School board chair Deb Ulm said she and other board members hope to decide at the February 18 board meeting the exact question or questions to place on the referendum. Superintendent Julia Espe has indicated that a referendum for building a new school and making renovations and additions elsewhere could be in the form of either one or two questions.

The school board has to also decide the exact spot it would have a new K-2 school built. The options committee, made up of citizens, recommended that it be built on the north end of the city, with space on the North Elementary campus being preferential.
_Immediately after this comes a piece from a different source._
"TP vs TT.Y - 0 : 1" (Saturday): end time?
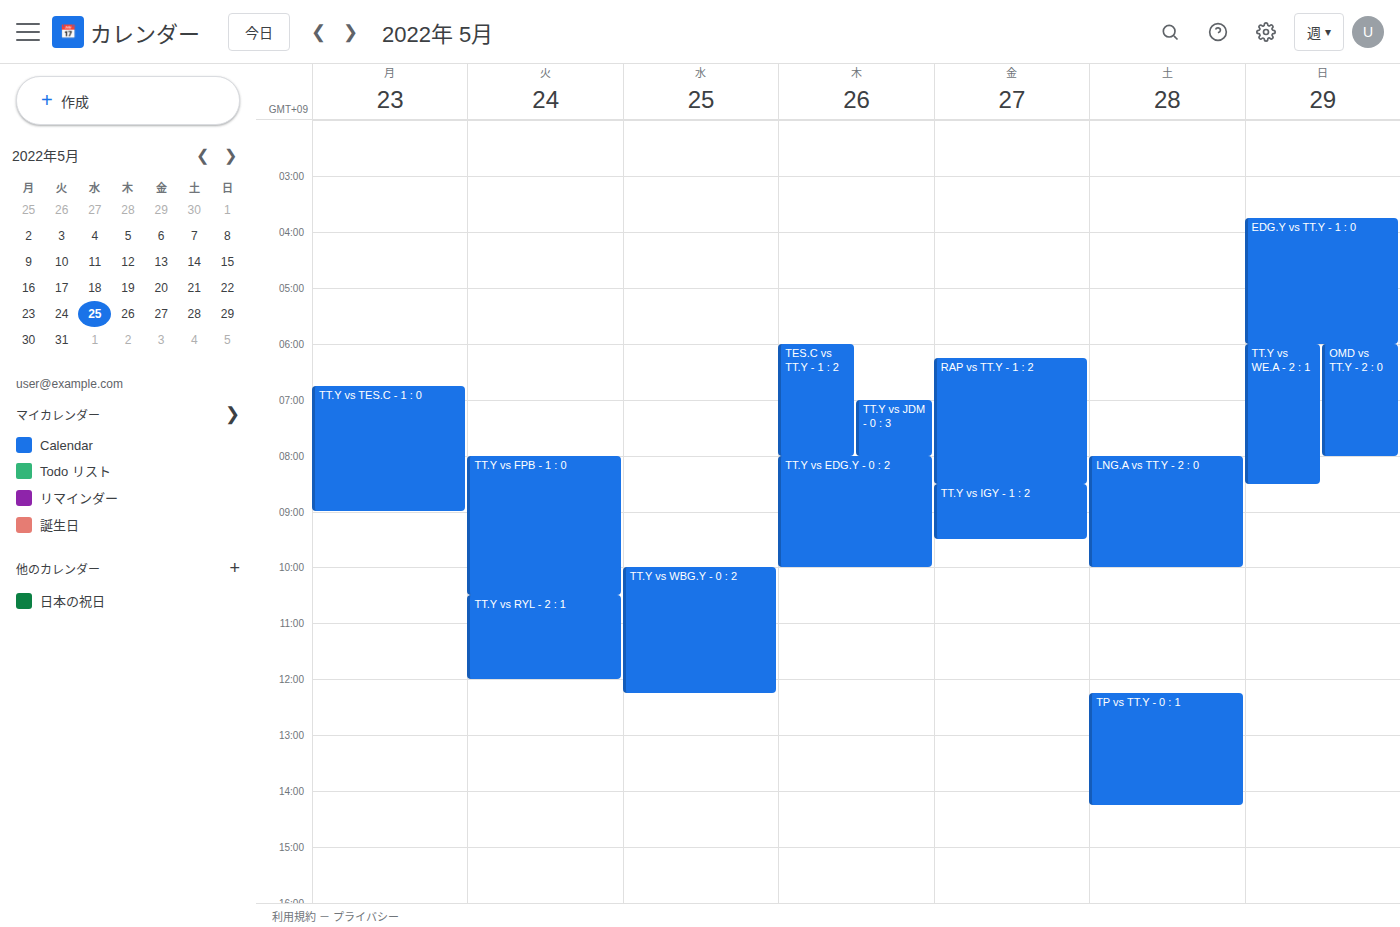
2:15 PM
Ulm noteed that the school board can only supply facts concerning an upcoming referendum. But a group separate from the board will be campaigning to get voters to vote for the referendum, Ulm said.

Impact on taxes

The school board recently made public an analysis from financial consulting firm, Ehlers, on what the tax impact of servicing two bond issues totaling $29.955 million would be on property. Owners of a residential parcel with an estimated market value of $125,000 would pay $106 per year, while the contribution on a $200,000 residential parcel would be b $194. The tax on a $253,000 residential property would be $253, and the tax on a $400,000 parcel would be $428.
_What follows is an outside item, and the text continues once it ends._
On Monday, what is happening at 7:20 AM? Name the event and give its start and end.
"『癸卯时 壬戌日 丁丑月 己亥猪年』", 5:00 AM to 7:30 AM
A commercial industrial parcel with an estimated market value of $500,000 would have an annual property tax of $993 to service the debt. The tax on an apartment building valued at $400,000 would be $537, while an agricultural homestead valued at $200,000 would have a $131 annual tax.

An agricultural non-homestead parcel valued at $1,500 would be taxed at $1.61 per acre while a seasonal recreational property valued at $100,000 would have a $107 annual bill.

The Ehlers analysis shows that if the planned referendum passes in May, payments on the nearly $30 million in new debt would just go toward paying interest in years 2015 through 2023. Subsequent payments in the next 11 years would go toward paying both principal and interest.

The payment schedule would coincide with the district retiring old bonds in payable 2023.

The analysis states that the financing would be through two bond issues – one for $10 million and the other for $19.955 million.

Opposition heard

District resident Rich Harris used the meeting’s open forum to voice his opposition to building a new elementary school. He acknowledged the cited space deficiencies but saidhe believes there are other solutions for meeting the space needs, with the “most obvious” being to renovate and expand South Elementary.

Although those alternatives “may be less than perfect, they would be adequate and many of us through out individual lives, put up with adequate solutions instead of paying for perfect,” Harris said.